*TEXTO PROPORCIONADO*:
Considera 10K de entrada. Aunque la impedancia de salida del la guitarra sea menor, no importa mucho, y poner más impedancia de entrada aumentará el ruido entrante. Usa el 2N5088(mejor) o el BC549C. Estos transistores son de bajo ruido.


----------



## plarenas (Nov 24, 2016)

carlos1977 dijo:


> hola amig@s
> 
> estoy estudiando el tema de preamplificador de guitarra y tengo dudas , a ver si alguien puede ayudarme.
> 
> ...



en el caso de las guitarras se considera cerca del mega ohm


----------



## palurdo (Nov 24, 2016)

plarenas dijo:


> en el caso de las guitarras se considera cerca del mega ohm



Supongo que eso será las que tengan cápsulas piezoeléctricas. Las que tengan cápsulas dinámicas estarán entre los 4000 y los 6000 ohm.


----------



## plarenas (Nov 24, 2016)

palurdo dijo:


> Supongo que eso será las que tengan cápsulas piezoeléctricas. Las que tengan cápsulas dinámicas estarán entre los 4000 y los 6000 ohm.



Todo depende pero entre 200k y 500k es una media aceptable


----------



## carlos1977 (Nov 25, 2016)

muchas gracias.
Entonces las resistencias R1 y R2 deben tener un paralelo entre las dos de 1M ohms, es eso no?
esto es para una guitarra que tendrá de impedancia de salida 8k ohms.

estoy usando un transistor bc549 y para la Re y Rc tampoco sé muy bien que poner.
agradecería alguna mano, aunque sea al cuello.

todo esto irá a un lm386.

y otra duda que diferencia hay entre un circuito de un previo que tiene resistencia de emisor y otro que no. Estoy viendo circuitos de polarizacion de transistor donde a veces hay 4 resistencias y en otros no. 
gracias.


----------



## miguelus (Nov 25, 2016)

Buenos días.

Si lo haces con un Transistor, la impedancia de entrada será el paralelo de R1, R2 (Teorema de Thevenin), la impedancia de salida será el valor de Rc.

Te recomiendo que no pierdas el tiempo, un ejemplo de los miles que encontrarás por Internet...

http://fadisel.com/docs/pm-7-3.pdf

Sal U2


----------



## palurdo (Nov 25, 2016)

No pensaba aportar mucho más a este hilo, pero he de reconocer que del enlace que ha puesto *miguelus*, esto me ha hecho gracia:



_Tensión de comida._


----------



## miguelus (Nov 25, 2016)

*LISTADO*:
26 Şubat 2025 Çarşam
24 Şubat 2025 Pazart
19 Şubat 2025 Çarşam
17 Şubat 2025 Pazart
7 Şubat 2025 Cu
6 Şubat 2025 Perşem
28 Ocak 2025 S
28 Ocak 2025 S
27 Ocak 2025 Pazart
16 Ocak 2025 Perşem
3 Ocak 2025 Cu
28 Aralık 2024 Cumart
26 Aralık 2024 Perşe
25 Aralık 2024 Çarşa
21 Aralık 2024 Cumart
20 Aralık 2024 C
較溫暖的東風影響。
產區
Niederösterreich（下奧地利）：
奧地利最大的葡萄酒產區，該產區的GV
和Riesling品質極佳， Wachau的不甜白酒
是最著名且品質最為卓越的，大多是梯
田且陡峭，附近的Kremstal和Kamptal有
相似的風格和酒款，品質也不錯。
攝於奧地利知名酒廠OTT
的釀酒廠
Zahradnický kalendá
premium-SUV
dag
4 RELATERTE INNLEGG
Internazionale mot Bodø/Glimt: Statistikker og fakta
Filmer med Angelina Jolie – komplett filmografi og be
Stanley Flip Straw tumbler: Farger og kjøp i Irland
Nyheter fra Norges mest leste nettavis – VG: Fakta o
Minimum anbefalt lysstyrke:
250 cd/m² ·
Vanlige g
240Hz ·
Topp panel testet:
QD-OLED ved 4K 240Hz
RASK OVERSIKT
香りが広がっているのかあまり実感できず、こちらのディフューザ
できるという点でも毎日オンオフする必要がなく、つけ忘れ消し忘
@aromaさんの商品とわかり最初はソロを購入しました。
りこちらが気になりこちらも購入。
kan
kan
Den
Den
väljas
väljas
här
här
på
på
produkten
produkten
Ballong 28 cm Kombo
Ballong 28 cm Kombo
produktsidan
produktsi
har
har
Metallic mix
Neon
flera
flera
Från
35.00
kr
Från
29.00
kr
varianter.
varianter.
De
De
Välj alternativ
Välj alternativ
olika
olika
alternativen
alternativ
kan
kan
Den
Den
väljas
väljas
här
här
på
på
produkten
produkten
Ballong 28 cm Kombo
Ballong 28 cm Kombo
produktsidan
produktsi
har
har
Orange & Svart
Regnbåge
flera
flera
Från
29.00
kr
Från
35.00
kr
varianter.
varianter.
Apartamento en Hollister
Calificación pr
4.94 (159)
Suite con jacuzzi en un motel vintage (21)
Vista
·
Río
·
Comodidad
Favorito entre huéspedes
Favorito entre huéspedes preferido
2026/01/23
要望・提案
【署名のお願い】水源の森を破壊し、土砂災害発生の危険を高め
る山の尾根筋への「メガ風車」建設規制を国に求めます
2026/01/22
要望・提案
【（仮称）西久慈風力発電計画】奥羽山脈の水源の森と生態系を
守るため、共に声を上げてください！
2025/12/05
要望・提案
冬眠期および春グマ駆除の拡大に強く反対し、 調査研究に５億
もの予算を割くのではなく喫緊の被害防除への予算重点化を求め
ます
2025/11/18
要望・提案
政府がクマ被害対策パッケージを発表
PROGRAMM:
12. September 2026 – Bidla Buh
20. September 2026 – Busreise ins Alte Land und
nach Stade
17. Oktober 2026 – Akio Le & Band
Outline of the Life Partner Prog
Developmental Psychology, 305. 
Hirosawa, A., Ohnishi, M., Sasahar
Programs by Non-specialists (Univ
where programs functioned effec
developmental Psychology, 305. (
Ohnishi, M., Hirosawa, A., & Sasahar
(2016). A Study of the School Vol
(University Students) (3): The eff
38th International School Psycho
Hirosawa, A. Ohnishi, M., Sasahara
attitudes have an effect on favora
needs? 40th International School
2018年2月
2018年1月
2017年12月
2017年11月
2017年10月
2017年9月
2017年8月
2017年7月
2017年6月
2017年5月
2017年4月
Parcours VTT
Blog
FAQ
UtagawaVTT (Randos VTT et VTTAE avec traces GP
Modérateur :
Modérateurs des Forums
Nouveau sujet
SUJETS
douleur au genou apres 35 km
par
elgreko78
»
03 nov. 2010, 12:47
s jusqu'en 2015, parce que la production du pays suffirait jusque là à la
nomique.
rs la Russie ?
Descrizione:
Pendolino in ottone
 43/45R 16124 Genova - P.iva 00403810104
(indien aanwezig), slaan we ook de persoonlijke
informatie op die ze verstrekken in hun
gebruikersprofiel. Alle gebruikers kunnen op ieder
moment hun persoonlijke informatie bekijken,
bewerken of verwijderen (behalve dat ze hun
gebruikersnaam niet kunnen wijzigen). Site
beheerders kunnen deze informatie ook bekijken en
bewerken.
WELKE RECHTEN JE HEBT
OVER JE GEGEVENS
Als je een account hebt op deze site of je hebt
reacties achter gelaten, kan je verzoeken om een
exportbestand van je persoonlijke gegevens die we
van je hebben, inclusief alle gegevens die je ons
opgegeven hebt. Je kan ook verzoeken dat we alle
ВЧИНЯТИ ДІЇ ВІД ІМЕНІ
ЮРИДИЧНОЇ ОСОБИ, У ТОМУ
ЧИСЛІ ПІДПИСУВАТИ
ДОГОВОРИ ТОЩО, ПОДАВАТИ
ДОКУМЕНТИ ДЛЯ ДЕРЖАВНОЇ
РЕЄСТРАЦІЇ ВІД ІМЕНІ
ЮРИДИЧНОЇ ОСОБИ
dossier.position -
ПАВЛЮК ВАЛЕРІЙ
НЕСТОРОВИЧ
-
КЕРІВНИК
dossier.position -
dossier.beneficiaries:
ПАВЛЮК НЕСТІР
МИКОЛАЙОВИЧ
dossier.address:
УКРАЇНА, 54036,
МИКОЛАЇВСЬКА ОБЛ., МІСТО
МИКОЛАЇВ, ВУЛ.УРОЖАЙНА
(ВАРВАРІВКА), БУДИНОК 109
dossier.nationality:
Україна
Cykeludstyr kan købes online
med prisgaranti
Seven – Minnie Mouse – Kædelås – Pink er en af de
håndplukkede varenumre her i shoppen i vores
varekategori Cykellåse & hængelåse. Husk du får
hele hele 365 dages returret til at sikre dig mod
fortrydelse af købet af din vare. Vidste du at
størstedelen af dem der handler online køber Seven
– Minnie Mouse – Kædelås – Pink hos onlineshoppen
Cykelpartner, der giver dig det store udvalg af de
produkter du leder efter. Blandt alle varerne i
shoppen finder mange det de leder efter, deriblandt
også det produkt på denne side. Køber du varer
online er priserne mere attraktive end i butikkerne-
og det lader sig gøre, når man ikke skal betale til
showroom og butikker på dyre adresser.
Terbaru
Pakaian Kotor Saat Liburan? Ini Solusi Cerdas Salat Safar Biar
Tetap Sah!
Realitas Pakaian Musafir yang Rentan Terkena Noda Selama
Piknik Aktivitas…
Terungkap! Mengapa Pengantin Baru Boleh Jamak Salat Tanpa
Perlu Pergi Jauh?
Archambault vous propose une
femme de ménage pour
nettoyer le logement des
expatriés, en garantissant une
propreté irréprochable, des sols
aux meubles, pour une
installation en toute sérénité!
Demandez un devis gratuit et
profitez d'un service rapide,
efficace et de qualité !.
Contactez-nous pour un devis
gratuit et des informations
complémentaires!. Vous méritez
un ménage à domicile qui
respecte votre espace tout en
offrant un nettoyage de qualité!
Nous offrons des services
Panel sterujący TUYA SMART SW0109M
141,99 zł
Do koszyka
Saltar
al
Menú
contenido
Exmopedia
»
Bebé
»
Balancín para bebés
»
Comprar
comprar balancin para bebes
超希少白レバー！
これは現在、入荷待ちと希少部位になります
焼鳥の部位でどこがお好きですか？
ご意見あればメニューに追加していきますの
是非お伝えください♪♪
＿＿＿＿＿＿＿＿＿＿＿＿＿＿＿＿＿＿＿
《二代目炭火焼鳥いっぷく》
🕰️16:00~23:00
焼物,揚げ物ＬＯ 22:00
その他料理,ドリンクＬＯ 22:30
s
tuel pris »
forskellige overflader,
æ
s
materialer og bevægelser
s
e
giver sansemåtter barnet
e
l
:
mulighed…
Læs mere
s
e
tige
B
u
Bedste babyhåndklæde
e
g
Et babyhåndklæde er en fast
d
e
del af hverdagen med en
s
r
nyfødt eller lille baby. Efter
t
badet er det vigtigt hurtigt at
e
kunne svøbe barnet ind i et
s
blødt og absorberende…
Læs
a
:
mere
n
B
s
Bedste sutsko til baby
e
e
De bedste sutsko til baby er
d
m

*LISTA DE ACTIVIDADES*:
1. ¿Cómo se traduce al inglés la oración «Estos transistores son de bajo ruido.», del hilo sobre el preamplificador de guitarra?
2. En el hilo sobre el preamplificador de guitarra, ¿qué impedancia de salida tendrá la guitarra de carlos1977?
3. Reproduce del hilo sobre el preamplificador de guitarra el fragmento comprendido entre «todo esto irá» y «Buenos días.», ambos incluidos.

*SOLUCIONES*:
1. These transistors are low-noise.

2. 8k ohms.

3.
todo esto irá a un lm386.

y otra duda que diferencia hay entre un circuito de un previo que tiene resistencia de emisor y otro que no. Estoy viendo circuitos de polarizacion de transistor donde a veces hay 4 resistencias y en otros no. 
gracias.


----------



## miguelus (Nov 25, 2016)

Buenos días.